Instruções de trabalho:
1 - Resuma o trecho em duas frases.
2 - Diga se cada afirmação abaixo está de acordo com o trecho, respondendo sim ou não e citando as palavras do trecho que decidem a questão. (a) Em 2019, o número de lojas fechadas no Reino Unido dobrou. (b) Segundo o trecho, comprar roupas e sapatos pela internet já é fácil. (c) Os navios de cruzeiro encurtam o ato da viagem em si.
3 - Por favor, reproduza sem alterações a passagem do trecho que vai de "Cada vez mais" até "de emoção pré-fabricada.".

Trecho do texto:
========================================
Ninguém precisa ser guru do marketing para perceber que isso obriga a transformar as livrarias em centros culturais, de modo que o livro, a exemplo da pipoca do cinema, seja comprado como uma espécie de subproduto do curso, da palestra ou da exposição que se realizou naquele dia.

Tudo bem quanto às livrarias, portanto. Mas o que acontecerá com as lojas de rua? Ainda acho difícil comprar roupas e sapatos pela internet, mas o comércio virtual começa a devorar isso também.

No Reino Unido, o ano de 2018 viu 3.300 lojas de grandes redes de varejo fechando as portas, com mais de 62 mil pessoas demitidas. Em 2019, o número dobrou. 

No primeiro plano, há uma pessoa com óculos de realidade aumentada engatinhando no chão e esticando o braço, como se quisesse alcançar alguma coisa. No fundo, há dois quadros na parede.
André Stefanini/Folhapress

Vão surgindo “lojas” que são como depósitos, onde você acessa um terminal de computador, escolhe o produto, paga e entrega a nota para um funcionário (algo entre balconista e carregador), que simplesmente pega a caixa de papelão e a entrega para você.

Uma espécie de Amazon, portanto, em que o cliente faz o trabalho do correio. 

Óbvio que tudo fica mais barato. O que fazer para manter as lojas de pé? Acho que começam a procurar o caminho das livrarias. 

Não há tanta cultura, na verdade, para que todas as lojas Pernambucanas se reinventem como centros culturais. A saída, imagino, é fazer com que o ato de ir às compras se transfigure em outra coisa.

Cada vez mais a publicidade usa o termo “experiência”. O carro x não é apenas mais rápido, maior, mais confortável. Vende-se a “experiência” de andar no carro x.

O consumo contemporâneo não pode mais oferecer simplesmente uma coisa que você leva para casa; tem de fazer da sua compra, de seu ato de consumo, um momento de lazer ou de emoção pré-fabricada. 
Para lembrar Ortega y Gasset, a mercadoria hoje é “a mercadoria e sua circunstância”. 

Possivelmente, o modelo disso tudo é o turismo. Nunca foi possível vender um pedaço do Coliseu; vende-se a oportunidade de estar na frente dele. Os navios de cruzeiro prolongam ao máximo o ato da viagem em si, em vez de simplesmente entregarem ao turista o lugar para onde ele vai.
========================================
Conjunto de dados:
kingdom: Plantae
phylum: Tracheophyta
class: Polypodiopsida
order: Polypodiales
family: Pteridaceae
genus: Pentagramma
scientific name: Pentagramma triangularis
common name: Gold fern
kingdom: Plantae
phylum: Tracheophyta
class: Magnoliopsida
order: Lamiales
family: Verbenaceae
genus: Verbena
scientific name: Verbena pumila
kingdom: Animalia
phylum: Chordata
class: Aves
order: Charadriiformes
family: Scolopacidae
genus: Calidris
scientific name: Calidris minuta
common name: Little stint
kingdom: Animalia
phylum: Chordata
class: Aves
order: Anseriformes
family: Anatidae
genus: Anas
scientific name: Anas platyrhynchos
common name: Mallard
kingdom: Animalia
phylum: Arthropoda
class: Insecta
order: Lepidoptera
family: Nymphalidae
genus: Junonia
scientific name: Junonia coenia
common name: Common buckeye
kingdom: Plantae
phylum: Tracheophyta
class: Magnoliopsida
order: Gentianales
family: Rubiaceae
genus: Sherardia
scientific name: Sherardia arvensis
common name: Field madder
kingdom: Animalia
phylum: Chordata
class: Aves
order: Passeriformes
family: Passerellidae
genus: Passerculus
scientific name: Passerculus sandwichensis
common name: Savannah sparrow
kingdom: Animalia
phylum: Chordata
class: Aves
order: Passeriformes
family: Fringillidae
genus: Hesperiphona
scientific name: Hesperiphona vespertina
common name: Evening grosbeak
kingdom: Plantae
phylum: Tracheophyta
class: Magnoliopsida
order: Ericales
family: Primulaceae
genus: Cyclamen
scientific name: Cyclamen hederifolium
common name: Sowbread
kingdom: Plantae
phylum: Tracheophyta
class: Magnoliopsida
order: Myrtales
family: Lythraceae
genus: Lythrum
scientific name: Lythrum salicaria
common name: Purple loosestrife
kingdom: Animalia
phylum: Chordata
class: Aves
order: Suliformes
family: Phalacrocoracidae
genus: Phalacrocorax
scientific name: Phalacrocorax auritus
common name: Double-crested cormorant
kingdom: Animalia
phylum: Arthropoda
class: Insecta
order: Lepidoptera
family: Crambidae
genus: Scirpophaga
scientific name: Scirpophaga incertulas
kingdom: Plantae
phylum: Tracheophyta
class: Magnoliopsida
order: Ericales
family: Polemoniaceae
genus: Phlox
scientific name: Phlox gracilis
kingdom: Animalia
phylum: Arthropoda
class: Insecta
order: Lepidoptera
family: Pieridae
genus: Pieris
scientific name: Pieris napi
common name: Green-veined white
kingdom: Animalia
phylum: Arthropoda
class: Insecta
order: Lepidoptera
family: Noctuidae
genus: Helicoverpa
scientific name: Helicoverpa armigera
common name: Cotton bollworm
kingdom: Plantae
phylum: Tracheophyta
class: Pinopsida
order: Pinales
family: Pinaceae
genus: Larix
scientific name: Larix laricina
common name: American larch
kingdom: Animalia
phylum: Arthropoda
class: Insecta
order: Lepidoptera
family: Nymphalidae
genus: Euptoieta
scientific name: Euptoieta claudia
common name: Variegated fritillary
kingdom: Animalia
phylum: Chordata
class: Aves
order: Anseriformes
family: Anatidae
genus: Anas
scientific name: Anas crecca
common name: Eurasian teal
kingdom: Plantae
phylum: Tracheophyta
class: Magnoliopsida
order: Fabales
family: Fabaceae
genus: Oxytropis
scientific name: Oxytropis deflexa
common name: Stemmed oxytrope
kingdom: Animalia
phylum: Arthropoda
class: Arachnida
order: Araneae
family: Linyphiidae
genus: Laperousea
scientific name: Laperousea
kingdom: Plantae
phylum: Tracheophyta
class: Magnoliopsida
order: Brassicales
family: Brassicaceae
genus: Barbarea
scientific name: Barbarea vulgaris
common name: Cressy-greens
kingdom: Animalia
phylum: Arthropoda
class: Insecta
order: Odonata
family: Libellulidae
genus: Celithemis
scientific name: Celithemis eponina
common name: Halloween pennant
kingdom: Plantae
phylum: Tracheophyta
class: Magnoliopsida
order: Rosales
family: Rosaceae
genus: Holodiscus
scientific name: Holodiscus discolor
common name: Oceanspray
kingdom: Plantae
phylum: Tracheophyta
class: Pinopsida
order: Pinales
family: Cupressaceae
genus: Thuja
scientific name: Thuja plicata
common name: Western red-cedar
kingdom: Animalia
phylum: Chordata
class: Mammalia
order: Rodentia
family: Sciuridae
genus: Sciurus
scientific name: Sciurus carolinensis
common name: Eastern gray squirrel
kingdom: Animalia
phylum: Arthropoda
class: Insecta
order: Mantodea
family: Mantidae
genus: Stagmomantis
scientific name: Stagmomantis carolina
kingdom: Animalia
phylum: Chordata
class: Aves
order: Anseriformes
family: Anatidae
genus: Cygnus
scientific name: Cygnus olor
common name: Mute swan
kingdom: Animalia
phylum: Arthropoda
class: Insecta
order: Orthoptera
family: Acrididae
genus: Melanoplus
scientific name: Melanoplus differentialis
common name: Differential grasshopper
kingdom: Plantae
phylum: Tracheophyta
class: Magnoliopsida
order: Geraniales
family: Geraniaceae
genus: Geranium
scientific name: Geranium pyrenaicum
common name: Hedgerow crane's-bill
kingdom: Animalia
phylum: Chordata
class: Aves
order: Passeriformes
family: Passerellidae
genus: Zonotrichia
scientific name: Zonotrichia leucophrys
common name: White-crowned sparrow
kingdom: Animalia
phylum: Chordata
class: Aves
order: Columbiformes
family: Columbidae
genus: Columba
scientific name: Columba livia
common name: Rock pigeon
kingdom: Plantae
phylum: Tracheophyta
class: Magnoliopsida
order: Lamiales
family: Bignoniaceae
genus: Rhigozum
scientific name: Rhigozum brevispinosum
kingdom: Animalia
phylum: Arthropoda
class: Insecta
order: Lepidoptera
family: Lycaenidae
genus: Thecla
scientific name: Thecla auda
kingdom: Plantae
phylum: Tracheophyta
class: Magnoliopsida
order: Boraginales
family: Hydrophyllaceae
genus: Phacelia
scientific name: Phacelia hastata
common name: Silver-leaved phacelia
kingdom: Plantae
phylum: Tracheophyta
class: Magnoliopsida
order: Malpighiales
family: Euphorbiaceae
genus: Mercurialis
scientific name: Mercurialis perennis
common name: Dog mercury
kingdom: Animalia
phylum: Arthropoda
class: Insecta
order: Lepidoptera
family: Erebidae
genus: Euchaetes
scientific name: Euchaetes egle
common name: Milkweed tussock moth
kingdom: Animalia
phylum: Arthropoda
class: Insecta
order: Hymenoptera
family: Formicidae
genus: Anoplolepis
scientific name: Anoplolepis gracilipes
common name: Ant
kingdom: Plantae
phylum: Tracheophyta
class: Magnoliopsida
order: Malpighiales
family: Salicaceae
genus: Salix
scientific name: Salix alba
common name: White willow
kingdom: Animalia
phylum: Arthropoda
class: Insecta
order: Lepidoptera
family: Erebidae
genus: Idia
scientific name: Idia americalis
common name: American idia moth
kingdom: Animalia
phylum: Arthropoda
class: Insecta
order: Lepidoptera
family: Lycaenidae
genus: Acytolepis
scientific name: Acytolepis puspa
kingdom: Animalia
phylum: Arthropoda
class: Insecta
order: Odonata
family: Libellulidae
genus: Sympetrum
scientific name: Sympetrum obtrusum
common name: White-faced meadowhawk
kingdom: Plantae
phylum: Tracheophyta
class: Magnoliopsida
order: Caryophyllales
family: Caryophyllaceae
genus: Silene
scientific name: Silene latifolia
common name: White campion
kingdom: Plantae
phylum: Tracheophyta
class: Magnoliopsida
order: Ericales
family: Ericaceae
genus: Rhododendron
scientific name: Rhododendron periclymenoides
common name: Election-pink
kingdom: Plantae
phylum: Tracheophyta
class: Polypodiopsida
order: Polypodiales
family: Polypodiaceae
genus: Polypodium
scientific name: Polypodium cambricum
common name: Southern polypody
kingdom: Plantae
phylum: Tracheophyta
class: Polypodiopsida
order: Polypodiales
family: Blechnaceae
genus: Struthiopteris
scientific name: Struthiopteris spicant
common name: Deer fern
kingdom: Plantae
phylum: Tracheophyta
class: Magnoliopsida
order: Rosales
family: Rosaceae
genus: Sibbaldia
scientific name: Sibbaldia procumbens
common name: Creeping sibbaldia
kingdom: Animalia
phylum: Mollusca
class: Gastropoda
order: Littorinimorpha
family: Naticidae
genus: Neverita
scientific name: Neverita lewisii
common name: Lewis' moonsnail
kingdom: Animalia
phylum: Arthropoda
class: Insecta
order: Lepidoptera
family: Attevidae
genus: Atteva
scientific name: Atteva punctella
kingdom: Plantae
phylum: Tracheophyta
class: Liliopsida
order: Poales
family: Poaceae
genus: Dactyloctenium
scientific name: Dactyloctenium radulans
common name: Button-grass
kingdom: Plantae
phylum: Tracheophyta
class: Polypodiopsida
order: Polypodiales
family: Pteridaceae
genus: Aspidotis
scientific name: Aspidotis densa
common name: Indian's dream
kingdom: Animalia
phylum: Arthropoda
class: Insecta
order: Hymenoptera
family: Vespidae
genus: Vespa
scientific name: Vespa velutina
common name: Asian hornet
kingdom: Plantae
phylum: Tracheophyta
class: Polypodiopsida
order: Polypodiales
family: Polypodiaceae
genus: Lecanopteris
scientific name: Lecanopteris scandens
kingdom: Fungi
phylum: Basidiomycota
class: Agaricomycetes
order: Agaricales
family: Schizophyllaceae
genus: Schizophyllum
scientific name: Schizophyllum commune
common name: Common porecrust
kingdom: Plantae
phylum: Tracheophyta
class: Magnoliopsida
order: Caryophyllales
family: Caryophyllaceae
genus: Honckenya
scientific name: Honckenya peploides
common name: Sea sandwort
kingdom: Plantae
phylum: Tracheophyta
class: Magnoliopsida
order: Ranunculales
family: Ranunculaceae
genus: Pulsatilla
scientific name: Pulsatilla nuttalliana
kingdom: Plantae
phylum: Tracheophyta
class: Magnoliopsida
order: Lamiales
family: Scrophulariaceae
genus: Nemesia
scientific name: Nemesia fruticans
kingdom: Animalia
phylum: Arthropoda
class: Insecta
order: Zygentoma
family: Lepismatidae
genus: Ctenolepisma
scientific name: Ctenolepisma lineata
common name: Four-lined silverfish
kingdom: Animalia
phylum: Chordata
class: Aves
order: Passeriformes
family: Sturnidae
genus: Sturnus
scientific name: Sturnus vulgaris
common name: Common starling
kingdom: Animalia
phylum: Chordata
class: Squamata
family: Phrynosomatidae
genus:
========================================
Respostas por item:
1 - O trecho afirma que as livrarias precisam se transformar em centros culturais e que o comércio virtual começa a alcançar também roupas e sapatos, pondo em questão o futuro das lojas de rua, como indicam as 3.300 lojas de grandes redes fechadas no Reino Unido em 2018. Como saída, propõe que o ato de ir às compras se transfigure em um momento de lazer ou de emoção pré-fabricada, vendido como "experiência", e aponta o turismo como possível modelo disso.

2 -
(a) Sim: "Em 2019, o número dobrou."
(b) Não: "Ainda acho difícil comprar roupas e sapatos pela internet"
(c) Não: "Os navios de cruzeiro prolongam ao máximo o ato da viagem em si"

3 -
Cada vez mais a publicidade usa o termo “experiência”. O carro x não é apenas mais rápido, maior, mais confortável. Vende-se a “experiência” de andar no carro x.

O consumo contemporâneo não pode mais oferecer simplesmente uma coisa que você leva para casa; tem de fazer da sua compra, de seu ato de consumo, um momento de lazer ou de emoção pré-fabricada.